Traditional network security practises have traditionally included an approach that revolves around flowing security outwards from the centre to the edge.

But it appears that recent developments in cybersecurity have proven that having an edge is just as important as having a foundation. To introduce harmful code into a system, a “small” breach (such as a computer infected by malware, an air conditioning system connected to the internet, or an email attachment that is opened on a client’s computer) is all that is required.

In addition, this hostile implant can linger in the system for several days, disrupting the operation of the system as a whole. A study by IBM claims that, on average, it takes firms three months to uncover a data breach, with an additional 73 days required to contain it.

This is a seemingly contradictory concept: organisations need to secure the ‘edge’ just as much as the ‘core’. Prior to the pandemic, the only option a company had was to wait it out; now, however, the epidemic requires immediate and extreme response.

Network security-enabled networking

From now on, enterprises should focus on developing an integrated security approach for the entirety of their IT infrastructure by implementing security-driven networking solutions.

The design therefore essentially linked the network security and network architecture, going against the typical network security strategy of silos.

An initial step in a new model of network security has already been taken. The current generation of cybersecurity solutions doesn’t only focus on how large the technology is, but how effective it is.

It is more accurate to say that, rather, they know that security evolves and, at their heart, are based on models that are able to shift as necessary to meet new security requirements. This information can be seen below.

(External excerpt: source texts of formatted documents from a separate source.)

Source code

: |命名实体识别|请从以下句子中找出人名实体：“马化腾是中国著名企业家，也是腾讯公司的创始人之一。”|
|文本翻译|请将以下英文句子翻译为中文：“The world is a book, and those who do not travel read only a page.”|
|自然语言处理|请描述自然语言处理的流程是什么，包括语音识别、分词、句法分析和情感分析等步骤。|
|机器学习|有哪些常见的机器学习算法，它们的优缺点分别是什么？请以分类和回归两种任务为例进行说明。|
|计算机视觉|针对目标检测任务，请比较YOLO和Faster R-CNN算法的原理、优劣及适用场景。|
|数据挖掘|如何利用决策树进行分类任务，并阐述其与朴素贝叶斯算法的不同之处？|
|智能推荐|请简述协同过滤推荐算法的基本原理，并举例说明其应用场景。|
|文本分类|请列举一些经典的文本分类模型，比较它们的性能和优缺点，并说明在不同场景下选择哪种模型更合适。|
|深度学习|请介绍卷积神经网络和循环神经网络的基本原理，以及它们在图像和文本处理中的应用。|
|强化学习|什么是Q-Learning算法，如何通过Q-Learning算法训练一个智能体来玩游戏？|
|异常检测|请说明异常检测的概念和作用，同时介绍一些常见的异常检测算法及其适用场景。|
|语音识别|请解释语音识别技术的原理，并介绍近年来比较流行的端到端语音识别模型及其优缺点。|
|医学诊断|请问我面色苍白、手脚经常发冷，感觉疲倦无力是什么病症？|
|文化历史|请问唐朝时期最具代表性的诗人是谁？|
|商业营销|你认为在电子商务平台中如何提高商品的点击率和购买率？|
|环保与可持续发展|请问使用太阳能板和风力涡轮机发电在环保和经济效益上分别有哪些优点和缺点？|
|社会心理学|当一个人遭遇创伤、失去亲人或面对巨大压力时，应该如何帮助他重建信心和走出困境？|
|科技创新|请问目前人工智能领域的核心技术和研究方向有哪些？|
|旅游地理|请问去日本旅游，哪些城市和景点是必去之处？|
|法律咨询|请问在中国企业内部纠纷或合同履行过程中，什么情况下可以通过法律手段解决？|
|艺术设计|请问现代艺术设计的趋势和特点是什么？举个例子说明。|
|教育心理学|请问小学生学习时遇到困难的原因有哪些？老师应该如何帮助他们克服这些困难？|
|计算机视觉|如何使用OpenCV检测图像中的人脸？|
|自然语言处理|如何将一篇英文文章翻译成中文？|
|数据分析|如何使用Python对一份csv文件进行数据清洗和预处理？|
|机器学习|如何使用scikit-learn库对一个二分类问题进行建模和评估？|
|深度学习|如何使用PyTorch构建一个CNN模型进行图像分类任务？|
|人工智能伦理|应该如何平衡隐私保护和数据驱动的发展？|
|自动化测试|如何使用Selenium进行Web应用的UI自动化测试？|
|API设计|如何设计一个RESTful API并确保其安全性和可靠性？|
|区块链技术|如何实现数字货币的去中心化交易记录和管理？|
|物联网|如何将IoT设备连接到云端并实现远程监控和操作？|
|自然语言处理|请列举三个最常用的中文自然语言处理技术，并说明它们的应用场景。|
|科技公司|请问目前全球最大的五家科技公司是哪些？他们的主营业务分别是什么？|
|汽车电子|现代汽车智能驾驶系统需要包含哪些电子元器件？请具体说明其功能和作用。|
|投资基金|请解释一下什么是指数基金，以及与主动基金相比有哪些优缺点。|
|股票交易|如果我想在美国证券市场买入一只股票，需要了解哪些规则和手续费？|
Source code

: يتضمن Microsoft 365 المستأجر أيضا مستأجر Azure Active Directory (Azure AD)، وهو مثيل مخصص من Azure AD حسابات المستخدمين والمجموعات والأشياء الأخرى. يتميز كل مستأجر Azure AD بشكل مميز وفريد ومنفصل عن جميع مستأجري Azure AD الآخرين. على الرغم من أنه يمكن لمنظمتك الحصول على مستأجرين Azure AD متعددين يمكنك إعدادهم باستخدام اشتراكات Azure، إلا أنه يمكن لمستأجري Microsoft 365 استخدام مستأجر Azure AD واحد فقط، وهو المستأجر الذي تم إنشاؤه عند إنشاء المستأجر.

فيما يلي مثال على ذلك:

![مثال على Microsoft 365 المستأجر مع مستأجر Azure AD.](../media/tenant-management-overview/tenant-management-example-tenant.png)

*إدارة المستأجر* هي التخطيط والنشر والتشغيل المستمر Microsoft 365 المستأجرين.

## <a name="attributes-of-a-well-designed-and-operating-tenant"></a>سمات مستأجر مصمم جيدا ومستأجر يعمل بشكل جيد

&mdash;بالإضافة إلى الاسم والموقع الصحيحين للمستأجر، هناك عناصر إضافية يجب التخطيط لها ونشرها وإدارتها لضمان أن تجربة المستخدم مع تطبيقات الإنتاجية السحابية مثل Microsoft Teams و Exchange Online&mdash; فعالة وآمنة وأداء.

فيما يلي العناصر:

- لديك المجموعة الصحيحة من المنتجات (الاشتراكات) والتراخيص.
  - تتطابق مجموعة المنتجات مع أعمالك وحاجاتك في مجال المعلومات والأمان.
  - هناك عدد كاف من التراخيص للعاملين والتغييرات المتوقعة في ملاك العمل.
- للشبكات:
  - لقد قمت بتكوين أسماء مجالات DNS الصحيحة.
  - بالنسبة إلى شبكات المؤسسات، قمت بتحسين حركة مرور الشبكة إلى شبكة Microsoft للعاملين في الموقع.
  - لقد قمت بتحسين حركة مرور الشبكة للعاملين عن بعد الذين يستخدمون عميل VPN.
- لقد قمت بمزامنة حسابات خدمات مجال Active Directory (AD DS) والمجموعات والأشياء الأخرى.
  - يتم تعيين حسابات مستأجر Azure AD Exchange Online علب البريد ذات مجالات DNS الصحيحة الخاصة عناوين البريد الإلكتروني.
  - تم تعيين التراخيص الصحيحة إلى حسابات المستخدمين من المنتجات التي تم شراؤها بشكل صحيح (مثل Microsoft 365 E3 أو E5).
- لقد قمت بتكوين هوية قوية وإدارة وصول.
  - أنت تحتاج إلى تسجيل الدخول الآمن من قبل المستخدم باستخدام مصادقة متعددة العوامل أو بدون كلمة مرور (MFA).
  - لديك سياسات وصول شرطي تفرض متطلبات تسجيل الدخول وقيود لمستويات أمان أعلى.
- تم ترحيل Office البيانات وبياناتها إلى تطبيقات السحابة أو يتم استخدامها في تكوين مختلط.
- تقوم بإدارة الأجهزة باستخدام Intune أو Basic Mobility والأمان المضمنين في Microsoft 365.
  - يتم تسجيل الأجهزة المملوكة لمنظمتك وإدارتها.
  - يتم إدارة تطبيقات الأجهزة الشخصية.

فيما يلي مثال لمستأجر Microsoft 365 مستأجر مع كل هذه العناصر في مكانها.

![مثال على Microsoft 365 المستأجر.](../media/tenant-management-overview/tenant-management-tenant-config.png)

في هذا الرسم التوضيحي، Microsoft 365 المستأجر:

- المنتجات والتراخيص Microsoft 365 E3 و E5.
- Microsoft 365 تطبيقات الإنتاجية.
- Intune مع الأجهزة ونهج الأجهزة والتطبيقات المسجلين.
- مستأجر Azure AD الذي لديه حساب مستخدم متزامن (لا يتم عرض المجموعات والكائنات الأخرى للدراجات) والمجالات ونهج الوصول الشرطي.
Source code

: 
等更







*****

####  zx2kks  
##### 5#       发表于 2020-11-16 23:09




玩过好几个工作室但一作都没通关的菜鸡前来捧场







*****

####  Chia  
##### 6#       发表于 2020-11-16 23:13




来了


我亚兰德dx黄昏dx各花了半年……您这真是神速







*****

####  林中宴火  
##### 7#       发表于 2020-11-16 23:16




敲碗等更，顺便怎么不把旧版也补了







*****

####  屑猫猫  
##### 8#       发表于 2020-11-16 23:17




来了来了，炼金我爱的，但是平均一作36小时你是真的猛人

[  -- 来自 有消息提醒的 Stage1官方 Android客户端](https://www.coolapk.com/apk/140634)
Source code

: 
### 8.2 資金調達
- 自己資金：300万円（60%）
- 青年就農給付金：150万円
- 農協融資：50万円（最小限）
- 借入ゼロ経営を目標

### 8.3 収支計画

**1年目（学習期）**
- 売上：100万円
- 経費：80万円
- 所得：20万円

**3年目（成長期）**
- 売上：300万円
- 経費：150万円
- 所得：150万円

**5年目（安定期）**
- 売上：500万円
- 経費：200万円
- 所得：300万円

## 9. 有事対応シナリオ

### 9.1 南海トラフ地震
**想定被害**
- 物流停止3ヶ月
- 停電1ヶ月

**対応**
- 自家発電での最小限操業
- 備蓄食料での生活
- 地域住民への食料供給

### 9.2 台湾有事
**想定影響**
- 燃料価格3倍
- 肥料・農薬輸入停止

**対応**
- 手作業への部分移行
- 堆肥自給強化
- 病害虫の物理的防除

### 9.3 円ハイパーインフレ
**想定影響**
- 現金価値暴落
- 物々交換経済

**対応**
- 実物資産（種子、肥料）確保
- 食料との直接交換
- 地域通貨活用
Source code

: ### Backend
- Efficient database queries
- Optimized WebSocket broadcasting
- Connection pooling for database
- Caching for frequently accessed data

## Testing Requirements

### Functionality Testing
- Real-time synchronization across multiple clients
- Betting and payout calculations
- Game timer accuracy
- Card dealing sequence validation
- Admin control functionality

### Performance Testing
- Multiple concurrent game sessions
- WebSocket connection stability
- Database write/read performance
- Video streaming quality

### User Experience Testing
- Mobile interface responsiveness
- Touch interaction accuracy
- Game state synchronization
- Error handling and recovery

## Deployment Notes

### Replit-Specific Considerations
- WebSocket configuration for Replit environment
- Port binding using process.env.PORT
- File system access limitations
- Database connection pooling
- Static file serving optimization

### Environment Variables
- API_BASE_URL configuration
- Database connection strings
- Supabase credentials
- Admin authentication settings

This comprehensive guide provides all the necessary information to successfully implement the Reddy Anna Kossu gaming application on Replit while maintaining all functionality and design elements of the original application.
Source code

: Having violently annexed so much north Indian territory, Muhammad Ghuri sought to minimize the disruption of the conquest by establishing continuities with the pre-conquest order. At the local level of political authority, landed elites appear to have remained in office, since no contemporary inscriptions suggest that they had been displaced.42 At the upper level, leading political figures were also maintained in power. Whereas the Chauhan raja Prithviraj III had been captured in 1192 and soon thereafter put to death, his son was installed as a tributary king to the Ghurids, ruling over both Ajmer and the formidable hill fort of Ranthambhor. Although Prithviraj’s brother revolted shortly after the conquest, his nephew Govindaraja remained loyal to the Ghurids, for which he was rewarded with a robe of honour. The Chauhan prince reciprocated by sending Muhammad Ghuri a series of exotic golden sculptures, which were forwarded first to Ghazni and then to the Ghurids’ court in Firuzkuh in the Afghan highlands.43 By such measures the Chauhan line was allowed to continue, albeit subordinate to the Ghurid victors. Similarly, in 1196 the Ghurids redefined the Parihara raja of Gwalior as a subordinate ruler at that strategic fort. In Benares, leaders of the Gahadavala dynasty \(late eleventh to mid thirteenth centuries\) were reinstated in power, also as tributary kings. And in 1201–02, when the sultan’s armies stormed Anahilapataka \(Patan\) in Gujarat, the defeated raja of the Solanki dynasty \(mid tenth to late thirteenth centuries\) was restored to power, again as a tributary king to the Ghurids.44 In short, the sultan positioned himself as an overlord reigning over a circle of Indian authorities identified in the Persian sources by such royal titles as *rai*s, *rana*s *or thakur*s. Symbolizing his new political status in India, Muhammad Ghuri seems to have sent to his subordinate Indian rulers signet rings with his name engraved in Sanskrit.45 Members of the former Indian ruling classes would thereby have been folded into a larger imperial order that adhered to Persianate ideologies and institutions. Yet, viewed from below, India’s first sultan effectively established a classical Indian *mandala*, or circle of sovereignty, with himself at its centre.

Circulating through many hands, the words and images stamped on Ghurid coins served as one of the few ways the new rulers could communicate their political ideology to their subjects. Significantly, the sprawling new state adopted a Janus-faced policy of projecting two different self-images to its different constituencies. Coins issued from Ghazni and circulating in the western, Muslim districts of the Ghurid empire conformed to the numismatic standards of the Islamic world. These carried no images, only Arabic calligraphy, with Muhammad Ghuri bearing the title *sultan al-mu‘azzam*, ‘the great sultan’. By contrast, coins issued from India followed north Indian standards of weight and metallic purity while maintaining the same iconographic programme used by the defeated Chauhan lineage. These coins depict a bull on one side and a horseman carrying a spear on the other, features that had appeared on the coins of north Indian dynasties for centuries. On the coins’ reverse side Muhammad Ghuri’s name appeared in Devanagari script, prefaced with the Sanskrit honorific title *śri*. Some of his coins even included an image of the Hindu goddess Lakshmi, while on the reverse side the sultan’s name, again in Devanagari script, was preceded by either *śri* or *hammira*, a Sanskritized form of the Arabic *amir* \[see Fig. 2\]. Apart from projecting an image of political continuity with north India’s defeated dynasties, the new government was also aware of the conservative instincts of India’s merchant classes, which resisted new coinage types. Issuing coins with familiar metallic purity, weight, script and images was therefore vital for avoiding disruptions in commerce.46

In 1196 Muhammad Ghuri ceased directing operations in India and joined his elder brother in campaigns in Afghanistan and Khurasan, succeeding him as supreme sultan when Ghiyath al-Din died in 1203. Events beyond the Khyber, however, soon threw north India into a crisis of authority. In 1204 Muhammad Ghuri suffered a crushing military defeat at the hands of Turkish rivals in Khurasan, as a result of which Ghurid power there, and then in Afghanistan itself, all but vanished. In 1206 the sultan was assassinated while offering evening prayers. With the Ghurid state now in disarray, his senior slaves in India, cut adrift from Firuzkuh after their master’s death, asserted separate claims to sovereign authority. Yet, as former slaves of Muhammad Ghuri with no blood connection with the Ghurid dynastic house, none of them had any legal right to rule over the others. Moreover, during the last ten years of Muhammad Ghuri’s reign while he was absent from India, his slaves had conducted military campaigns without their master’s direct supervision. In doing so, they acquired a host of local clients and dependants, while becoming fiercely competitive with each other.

  • A software-defined perimeter system restricts network access to those who meet specific criteria, such as a clean bill of health from a third-party security firm. In order to maintain system integrity, a network must use the least-privilege, need-to-know, and micro-segmentation models. Simply said, an SDP effectively shuts out any potential incursion by using a defined protocol of trust to determine access.
  • To avoid undesirable software or malware from entering the company network, utilise a secure web gateway, also called a WebFilter. A web gateway that employs URL filtering, data loss prevention, and other safeguards to block dangerous and risky web destinations on the endpoints is a common security solution. This is a vital component in enhancing the ability to adjust to the observed extension of security boundaries as stated above.
  • Behavioral biometrics are used to measure the risk to network security, which can be used to grant or restrict access. Adaptive authentication (also referred to as risk-based authentication) is a type of behavioural biometrics that determines if a user should be granted access to a network and, if granted, what level of access to be granted. The use of passwords has been a known issue for some time. A unique authentication method, such as RBA, removes the friction that comes with using passwords and even two-factor authentication (2FA).


Newer technologies appear to be better alternatives to older systems such as VPNs and firewalls, which are widely understood to be significantly more vulnerable currently than they have ever been.

Cybersecurity investment has increased over the past several years. There has been an increase in cyberattacks. Security risks used to be a nuisance; for example, a virus that made your computer crash. This was all just an innocent little conversation until we began talking about hazards to life and limb, mission-critical systems that cannot fail. In order to meet security requirements, we need to get to the very fabric of the future generation of the internet.

Cybersecurity may or may not be a problem, but the debate is whether it is primarily a matter of money and technology or a problem of strategy and approach.

You May Also Like

About the Author: Deanna Ritchie

Deanna is the Managing Editor. Previously she worked as the Editor in Chief for Startup Grind and has over 20+ years of experience in content management and content development.